Landscape painting has always been a bit of a mystery to me...I've battled with them on and off for many years. On occasion I feel like I have been to capture exactly what I'm feeling, and those pieces found new homes instantly, but other times I've struggled to utilize the vibrant colour palette and the simple, almost abstract shapes I love. I'm really enjoying this body of work and I think I may have finally figured it out. There are a few steps I've taken this time that I hadn't tried previously:
1. My brush is quite a large flat for the size of these canvases which means I can't get bogged down in details. Plus, since I'm working alla prima it means that I've just got to lay down the colour and move on.
2. I'm beginning the work at the top, in the sky, rather than beginning with the horizon line and this seems to keep me from creating really grey skies...so far.
3. I spent the past two summers sketching in pen and watercolour which has made me focus on shapes rather than my pre-formed ideas of a landscape. I've also been jotting down colour notes so that I don't get stuck on a photo which tends to flatten the colours for me.
4. I've been working on both textured and flat canvases which keeps the process interesting, therefore, once again I'm not getting caught up in the details.
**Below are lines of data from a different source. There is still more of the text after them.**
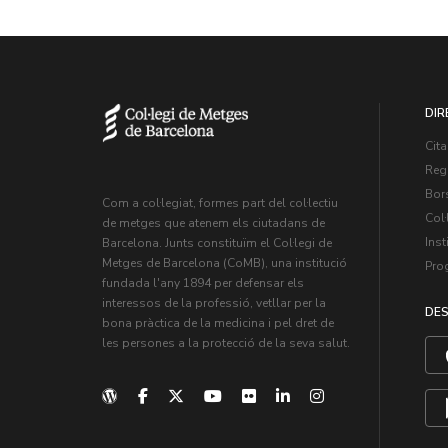
DIR
Cita
Regi
Bors
Com a col·legiat, formes part del col·lectiu
Col·
de metges que atenem els ciutadans de
Inst
Barcelona. Junts constituïm el Col·legi de
Metges de Barcelona (CoMB), una institució
Pro
fundada l'any 1894 per defensar els
interessos de la professió, vetllar per la
DES
bona pràctica de la medicina i pel dret de
les persones a la protecció de la seva salut.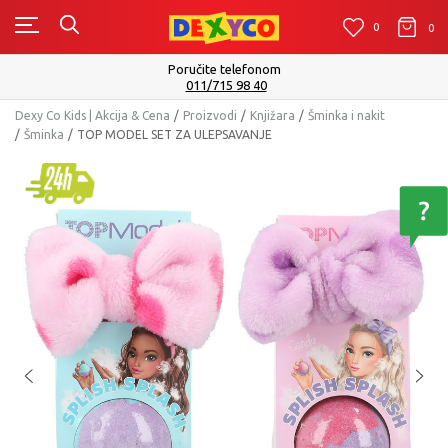
0
0
0
Poručite telefonom
011/715 98 40
Dexy Co Kids | Akcija & Cena
Proizvodi
Knjižara
Šminka i nakit
Šminka
TOP MODEL SET ZA ULEPSAVANJE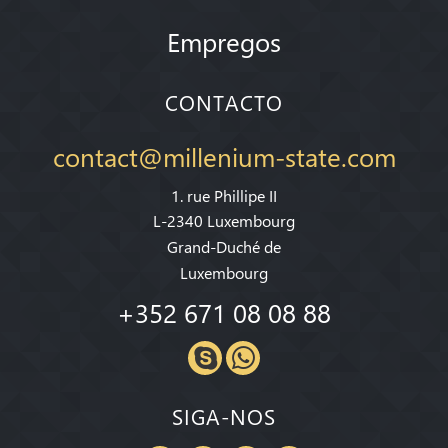
Empregos
CONTACTO
contact@millenium-state.com
1. rue Phillipe II
L-2340 Luxembourg
Grand-Duché de
Luxembourg
+352 671 08 08 88
SIGA-NOS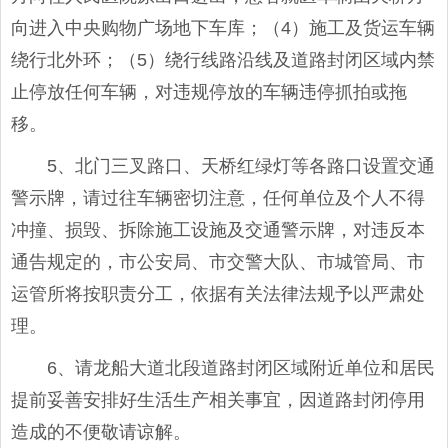
向进入中央购物广场地下车库；（4）施工及货运车辆
绕行北外环；（5）绕行线路沿线及道路封闭区域内禁
止停放任何车辆，对违规停放的车辆违停抓拍或拖
移。
5、北门三叉路口、天桥红绿灯等各路口设置交通
警示牌，请过往车辆密切注意，任何单位及个人不得
冲撞、损毁、拆除施工设施及交通警示牌，对违反本
通告规定的，市公安局、市交警大队、市城管局、市
运管所将按职责分工，依据有关法律法规予以严肃处
理。
6、请龙船大道北段道路封闭区域附近单位和居民
提前妥善安排好生活生产相关事宜，因道路封闭停用
造成的不便敬请谅解。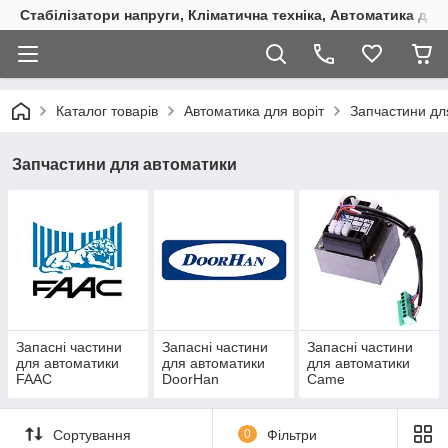
Стабілізатори напруги, Кліматична техніка, Автоматика для
Каталог товарів
Автоматика для воріт
Запчастини дл
Запчастини для автоматики
Запасні частини
Запасні частини
Запасні частини
для автоматики
для автоматики
для автоматики
FAAC
DoorHan
Came
Сортування
0
Фільтри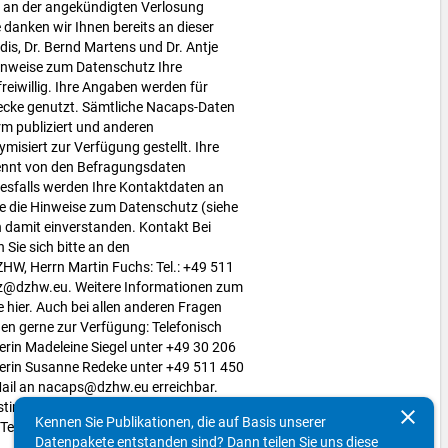
t, an der angekündigten Verlosung
 danken wir Ihnen bereits an dieser
iedis, Dr. Bernd Martens und Dr. Antje
inweise zum Datenschutz Ihre
freiwillig. Ihre Angaben werden für
cke genutzt. Sämtliche Nacaps-Daten
rm publiziert und anderen
misiert zur Verfügung gestellt. Ihre
ennt von den Befragungsdaten
nesfalls werden Ihre Kontaktdaten an
be die Hinweise zum Datenschutz (siehe
n damit einverstanden. Kontakt Bei
ie sich bitte an den
W, Herrn Martin Fuchs: Tel.: +49 511
tz@dzhw.eu. Weitere Informationen zum
hier. Auch bei allen anderen Fragen
n gerne zur Verfügung: Telefonisch
terin Madeleine Siegel unter +49 30 206
terin Susanne Redeke unter +49 511 450
Mail an nacaps@dzhw.eu erreichbar.
ustimmung zu den
clear
Kennen Sie Publikationen, die auf Basis unserer
Teilnahme an der Nacaps-Befragung
Datenpakete entstanden sind? Dann teilen Sie uns diese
5. Finally, I've been focusing on strong contrast which tends to be what excites me when I'm in the landscape. Dark tree lines, complimentary colours, changing skies.
But I do know that I prefer to do the thumbnail sketching while I'm out and about but still like to complete the work in my studio. When I'm removed from the subject matter I tend to loosen up. I have a few more small canvases to go and then it's onto large pieces...wish me luck!